## TO-DO ITEM
Reproduce the listing below word for word, omitting the pictures.

## RECORDS SHOWN
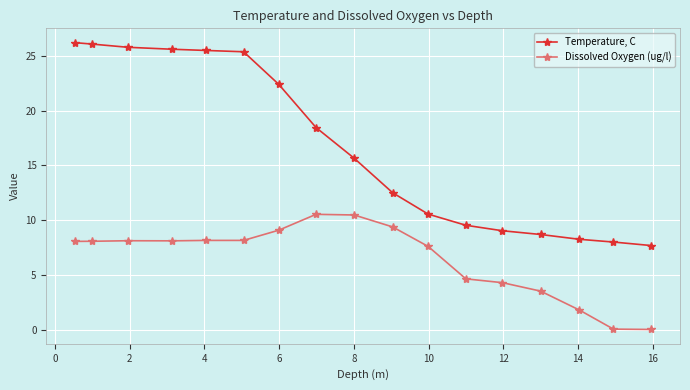

Rank the series by their average value, from highest to lowest.

Temperature, C, Dissolved Oxygen (ug/l)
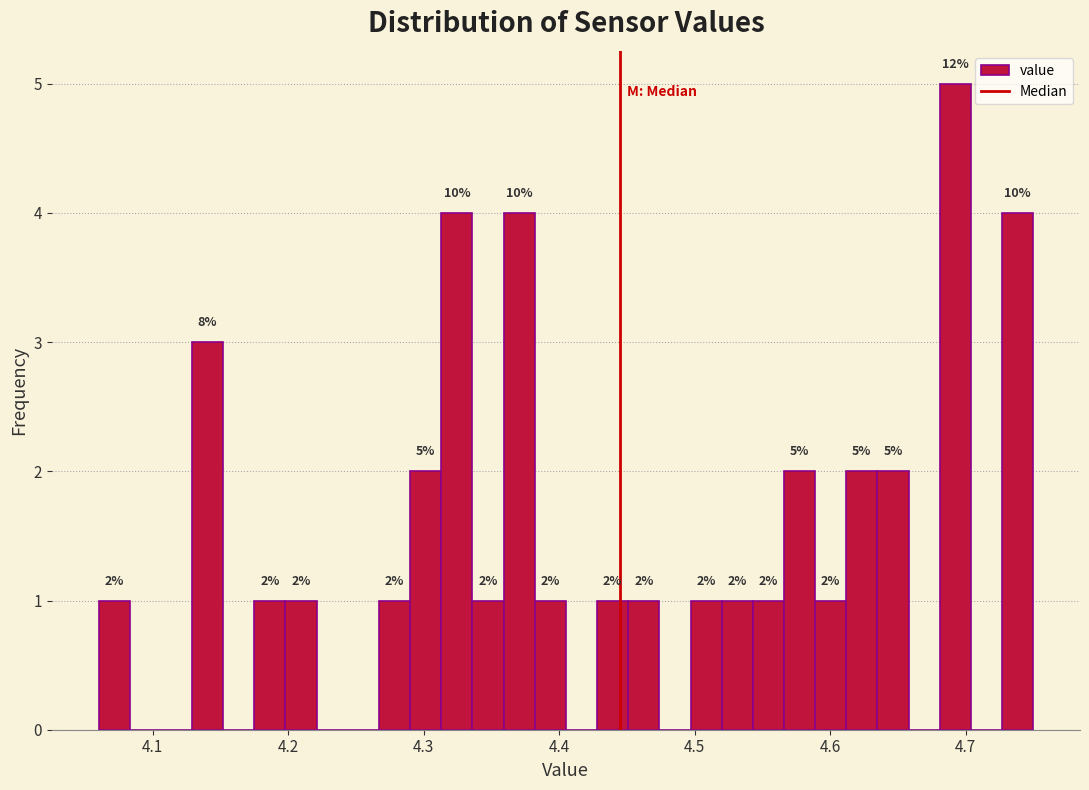

Read against the x-axis, roughly where is the centre of the tallest bar?

4.69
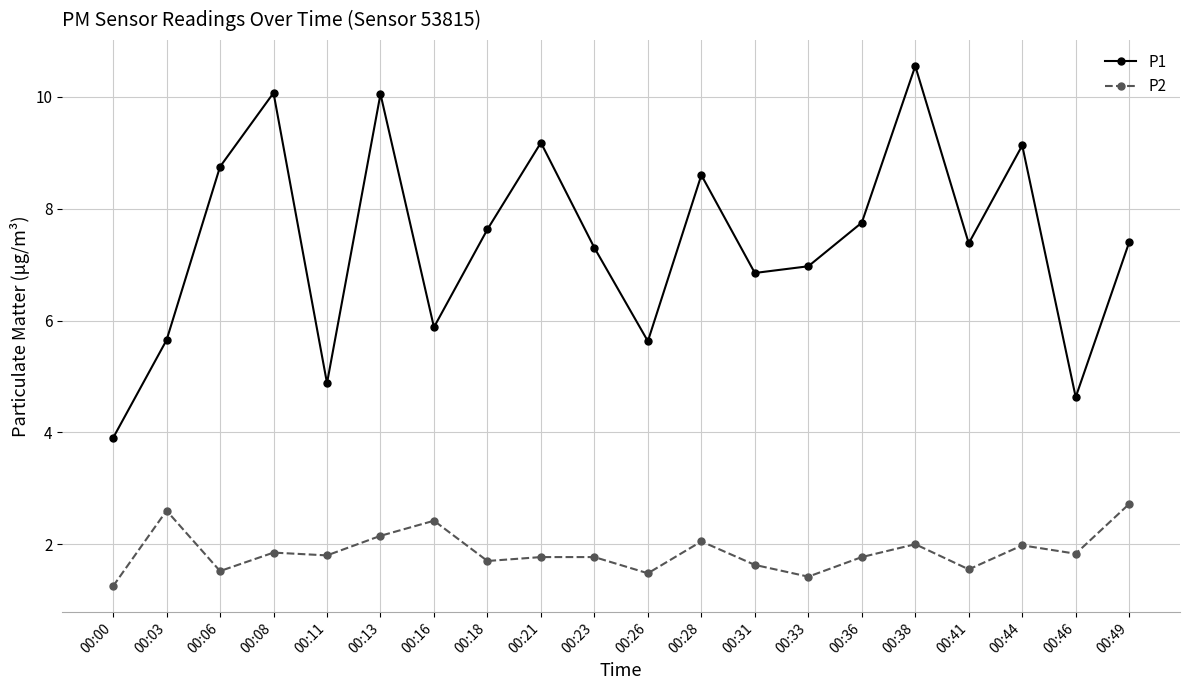

What is the maximum value for P1?

10.6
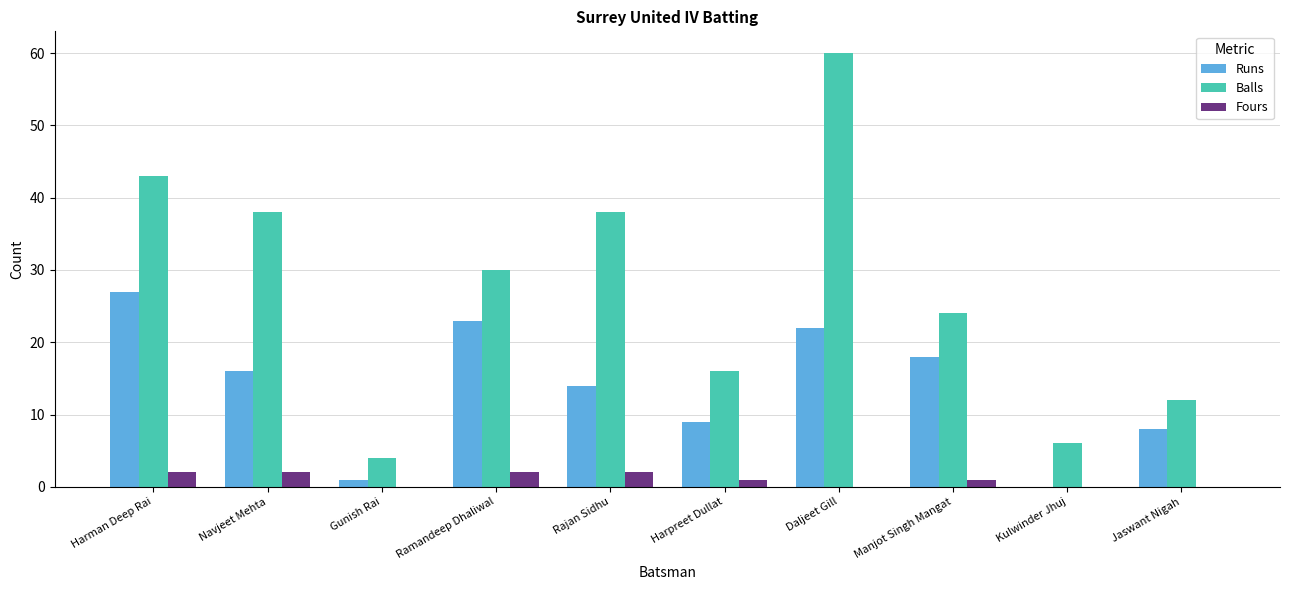

True or false: Balls has a value of 16 at Jaswant Nigah.

False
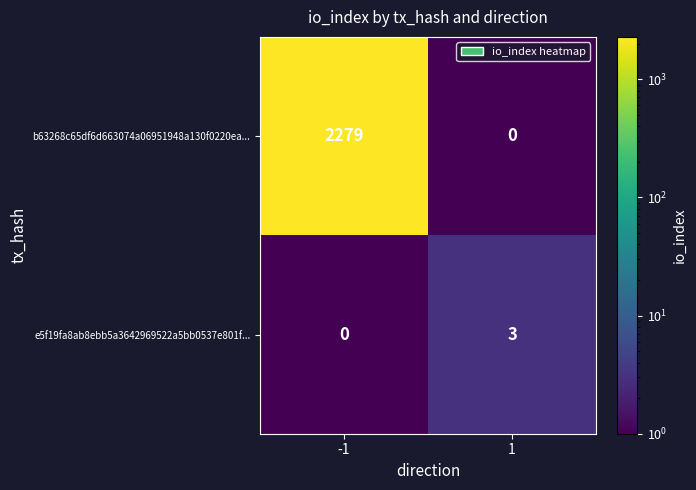

List the series in order of their overall mean, highest first.

b63268c65df6d663074a06951948a130f0220ea..., e5f19fa8ab8ebb5a3642969522a5bb0537e801f...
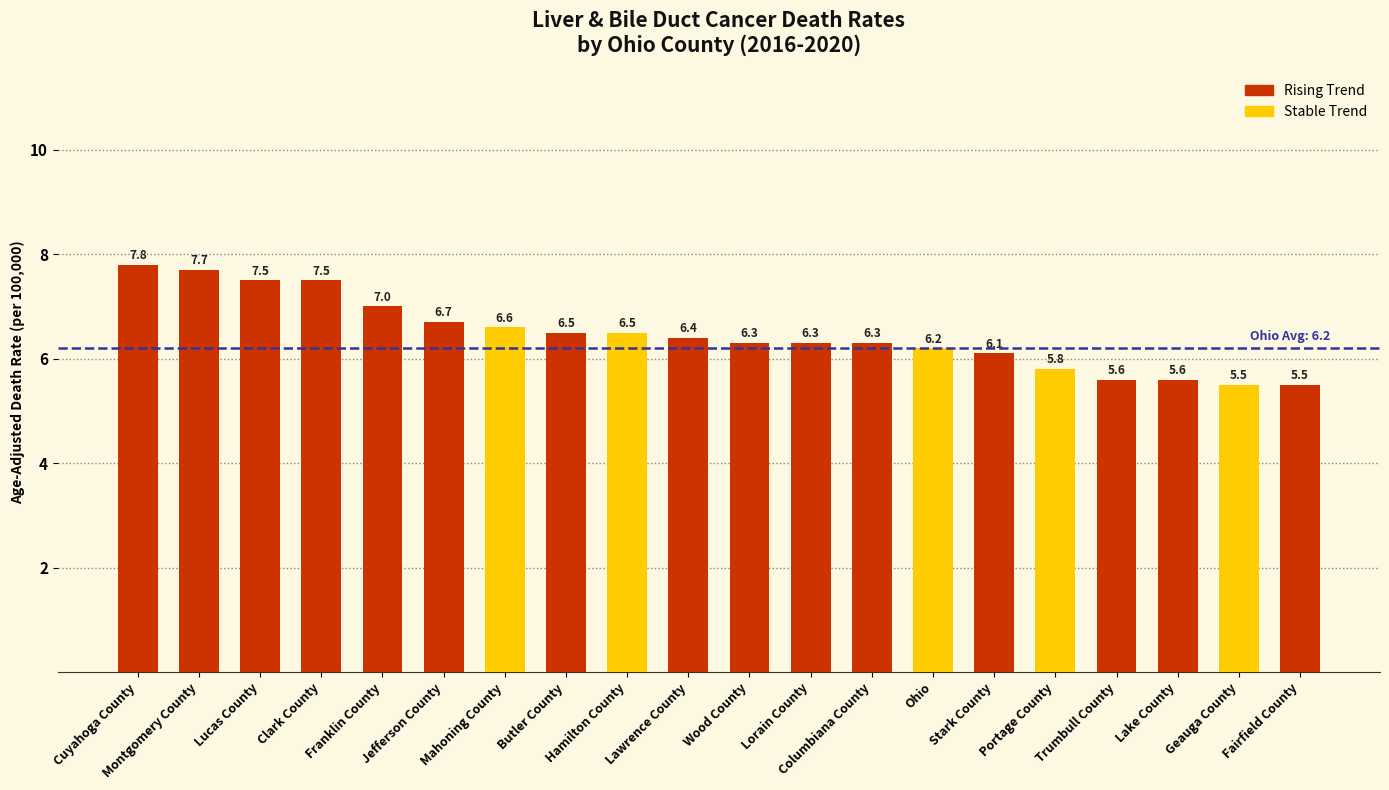

Reading left to right, list all the values displayed in this chart.

Cuyahoga County=7.8	Montgomery County=7.7	Lucas County=7.5	Clark County=7.5	Franklin County=7.0	Jefferson County=6.7	Mahoning County=6.6	Butler County=6.5	Hamilton County=6.5	Lawrence County=6.4	Wood County=6.3	Lorain County=6.3	Columbiana County=6.3	Ohio=6.2	Stark County=6.1	Portage County=5.8	Trumbull County=5.6	Lake County=5.6	Geauga County=5.5	Fairfield County=5.5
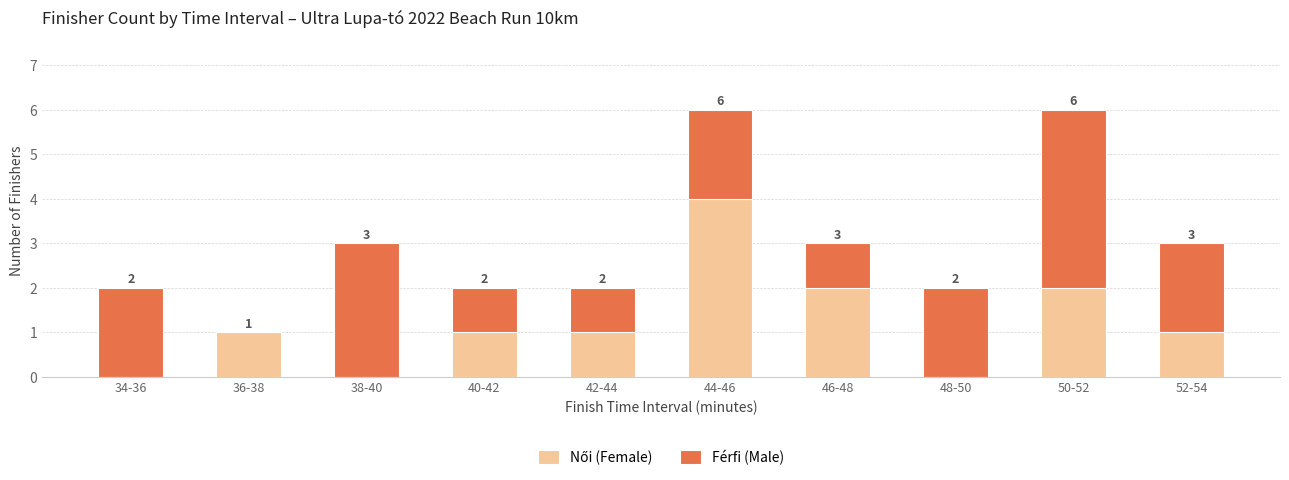

What is the total value across all series at 52-54?

3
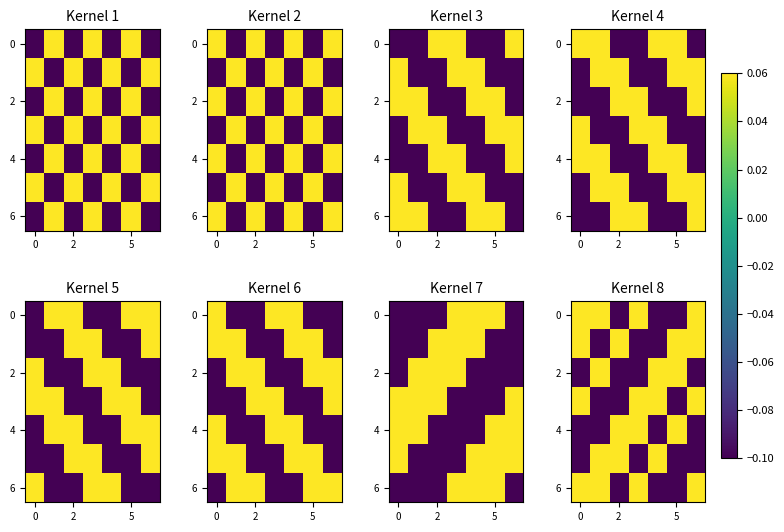

Between 6 and 0, which is larger?

6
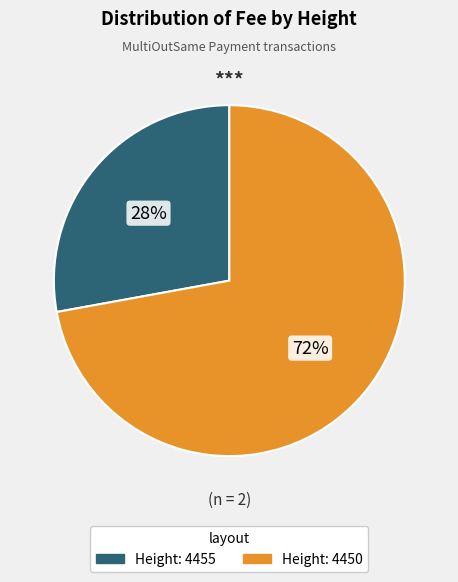

Does any single category account for the majority?

Yes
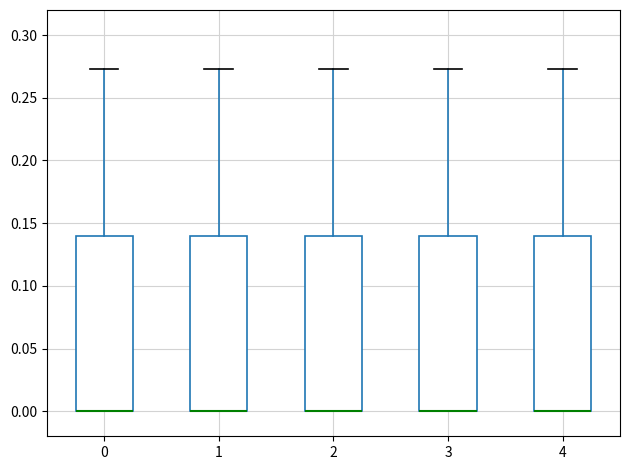

Reading left to right, read every box against the y-axis: the position of its median line, the range the box covers, and the ends of its whiskers. The values are not printed on the chart, so give them approximately, as read against the axis.

0: median 0.000 (drawn on the box's lower edge), box 0.000 to 0.140, whiskers 0.000 to 0.275
1: median 0.000 (drawn on the box's lower edge), box 0.000 to 0.140, whiskers 0.000 to 0.275
2: median 0.000 (drawn on the box's lower edge), box 0.000 to 0.140, whiskers 0.000 to 0.275
3: median 0.000 (drawn on the box's lower edge), box 0.000 to 0.140, whiskers 0.000 to 0.275
4: median 0.000 (drawn on the box's lower edge), box 0.000 to 0.140, whiskers 0.000 to 0.275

## WRITTEN ANSWER
Rank the series by their average value, from highest to lowest.

Temperature, C, Dissolved Oxygen (ug/l)

Read against the x-axis, roughly where is the centre of the tallest bar?

4.69

What is the maximum value for P1?

10.6

True or false: Balls has a value of 16 at Jaswant Nigah.

False

List the series in order of their overall mean, highest first.

b63268c65df6d663074a06951948a130f0220ea..., e5f19fa8ab8ebb5a3642969522a5bb0537e801f...

Reading left to right, list all the values displayed in this chart.

Cuyahoga County=7.8	Montgomery County=7.7	Lucas County=7.5	Clark County=7.5	Franklin County=7.0	Jefferson County=6.7	Mahoning County=6.6	Butler County=6.5	Hamilton County=6.5	Lawrence County=6.4	Wood County=6.3	Lorain County=6.3	Columbiana County=6.3	Ohio=6.2	Stark County=6.1	Portage County=5.8	Trumbull County=5.6	Lake County=5.6	Geauga County=5.5	Fairfield County=5.5

What is the total value across all series at 52-54?

3

Between 6 and 0, which is larger?

6

Does any single category account for the majority?

Yes

Reading left to right, read every box against the y-axis: the position of its median line, the range the box covers, and the ends of its whiskers. The values are not printed on the chart, so give them approximately, as read against the axis.

0: median 0.000 (drawn on the box's lower edge), box 0.000 to 0.140, whiskers 0.000 to 0.275
1: median 0.000 (drawn on the box's lower edge), box 0.000 to 0.140, whiskers 0.000 to 0.275
2: median 0.000 (drawn on the box's lower edge), box 0.000 to 0.140, whiskers 0.000 to 0.275
3: median 0.000 (drawn on the box's lower edge), box 0.000 to 0.140, whiskers 0.000 to 0.275
4: median 0.000 (drawn on the box's lower edge), box 0.000 to 0.140, whiskers 0.000 to 0.275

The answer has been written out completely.